LONG-TERM OUTCOME OF EPILEPSY SURGERY IN TUBEROUS SCLEROSIS PATIENTS
Abstract number :
1.442
Submission category :
Year :
2003
Submission ID :
2162
Source :
www.aesnet.org
Presentation date :
12/6/2003 12:00:00 AM
Published date :
Dec 1, 2003, 06:00 AM
Authors :
Randa G. Jarrar, Jeffery R. Buchhalter Department of Neurology, Mayo Clinic, Rochester, MN
Tuberous sclerosis (TS) is an autosomal dominant disorder of cellular differentiation, proliferation and migration. Seizures occur in 84% of patients carrying the TS mutation and they can be difficult to control with antiepileptic medications. The role of surgery and long-term postoperative outcome in these patients is not clear.
Methods: Between 1986 and 2002, 23 patients with definite and probable TS underwent epilepsy surgery at the Mayo Clinic- Rochester. Patients with possible TS were excluded, as were patients with a follow-up period of less than one year (1 patient). Patients were followed for a period ranging between 1-14 years (mean 8.9 years). Only one patient was followed for less than 1 year. Post-operative seizure control was assessed at 1 and 5 or more years using the Engel[rsquo]s classification of postoperative outcome.
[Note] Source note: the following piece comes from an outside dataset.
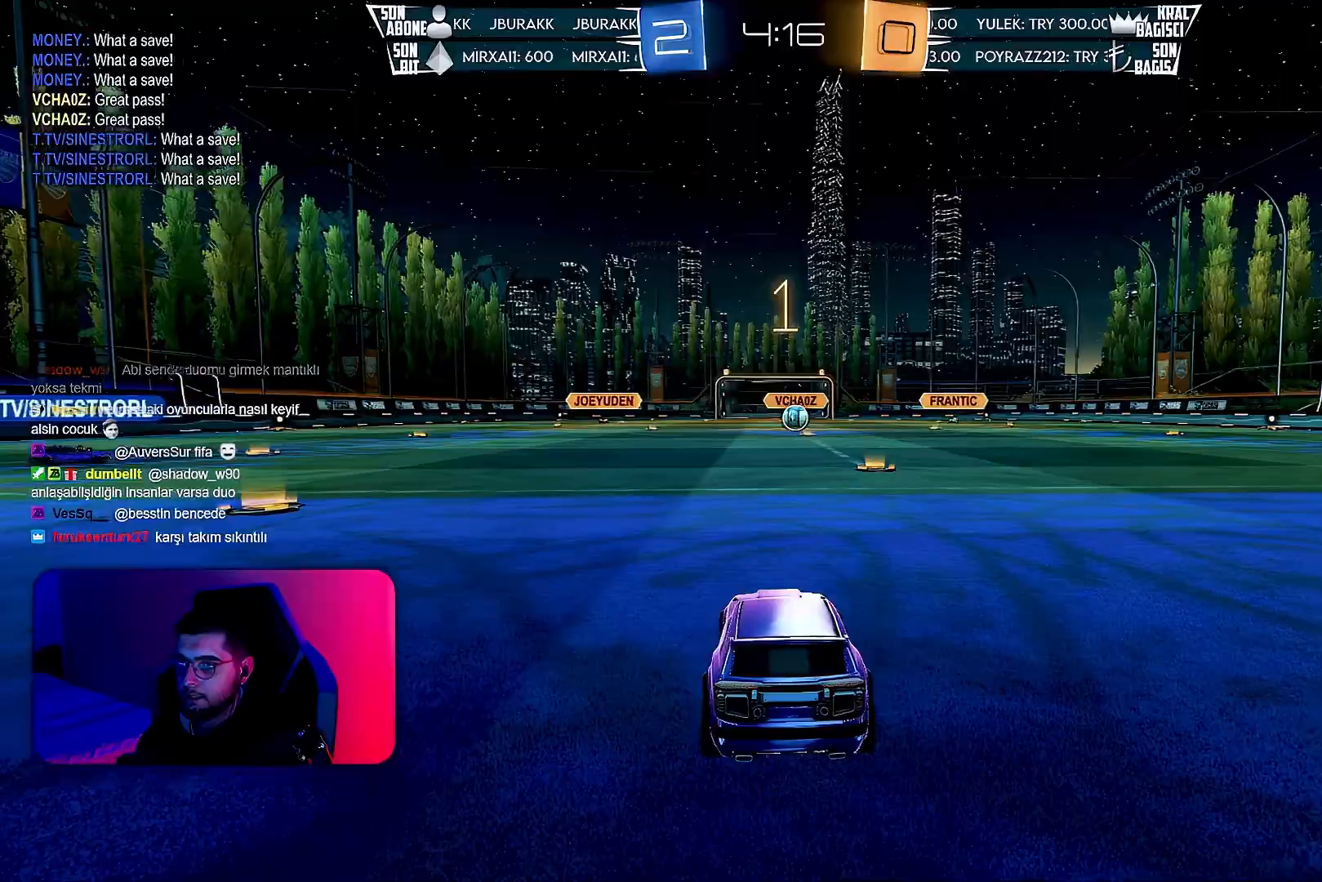
{"buttons": ["R2"], "left_stick": "center", "events": []}
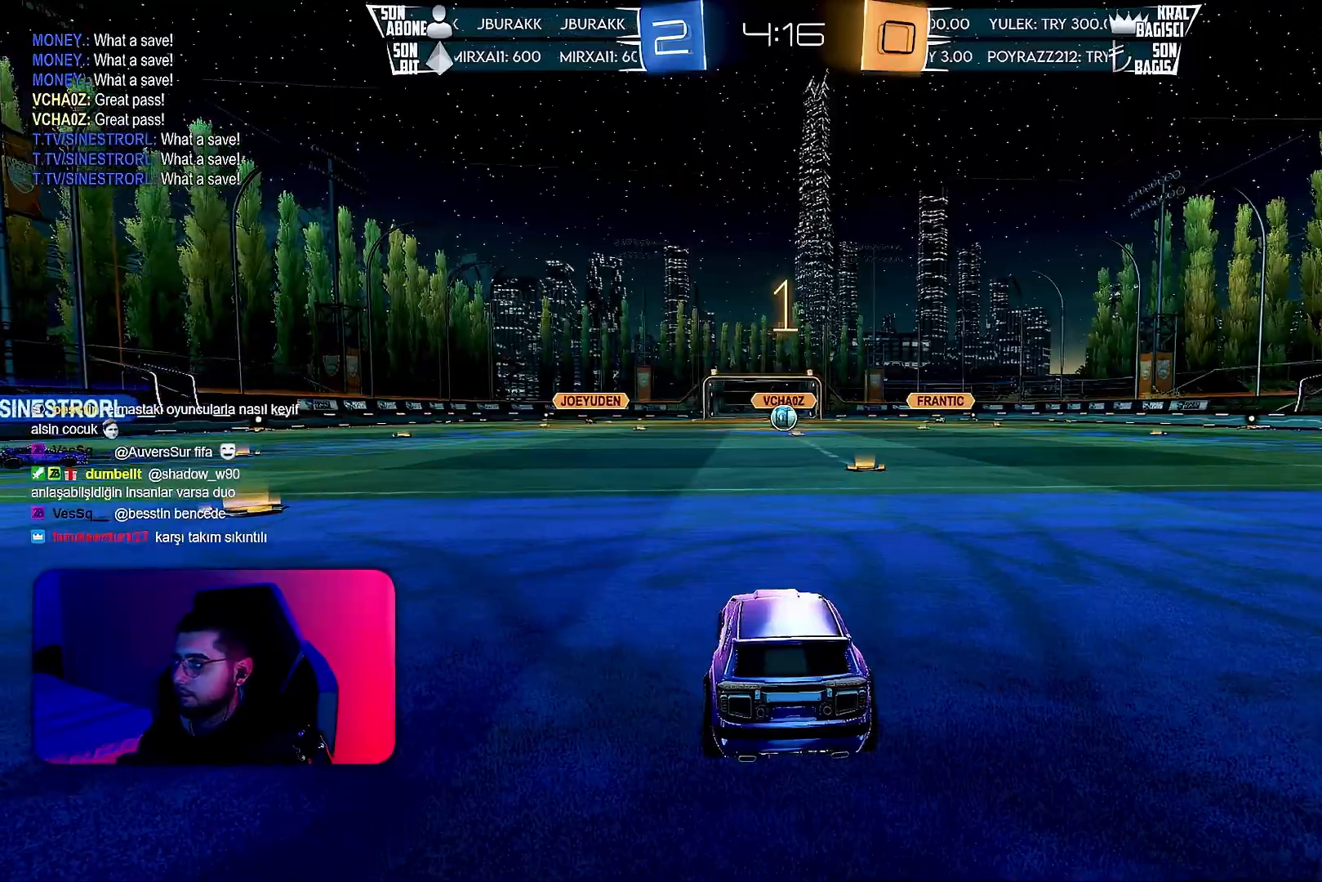
{"buttons": ["R2"], "left_stick": "center", "events": []}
Results: 14 female and 8 males with definite (20/22) and probable (2/22) TS underwent epilepsy surgery for medically intractable epilepsy. Average age at seizure onset and surgery was 31 months and 12.5 years respectively. Eight patients underwent tuberectomy, 12 lobar/multilobar resection and 2 corpus callosotomy. In general, 59% and 41% were Engel[rsquo]s class I and Engel[rsquo]s class III/IV, respectively, at 1 year. At five years, 42% and 57% of the patients were Engel class I and class III/IV, respectively. 23% of the patients in Engel[rsquo]s class I at 1 year deteriorated to Engel III/IV when followed for 5 or more years. The difference in long-term outcome at 5 or more years was not statistically significant whether the patient: underwent tuberectomy or lobar/multilobar resection; pathology showed a tuber or gliosis; preoperative EEG showed focal, multifocal or generalized epileptiform abnormalities; patient had only partial or partial with generalized seizures; patient underwent invasive intracranial monitoring; intraoperative corticography; hitory of infantile spasms; history of hypsarrhythmia, and the presence of one or multiple tubers on MRI. There was also no significant difference in the age at surgery or age at seizure onset. There was a statistically significant difference in the long-term outcome between patients who had moderate to severe developmental delay at time of surgery and those who had mild to no delay. Patients with recorded unifocal seizures on scalp EEG were more likely to do better than patients who had multifocal seizures or seizures of indeterminate onset. None of the patients had major postoperative deficits.
Conclusion: Surgery is a good option for the management of medically intractable epilepsy iassociated with TS with acceptable long-termresults. Presence of unifocal seizures and mild to no developmental delay at the time of surgery are predictive of excellent long-term outcome.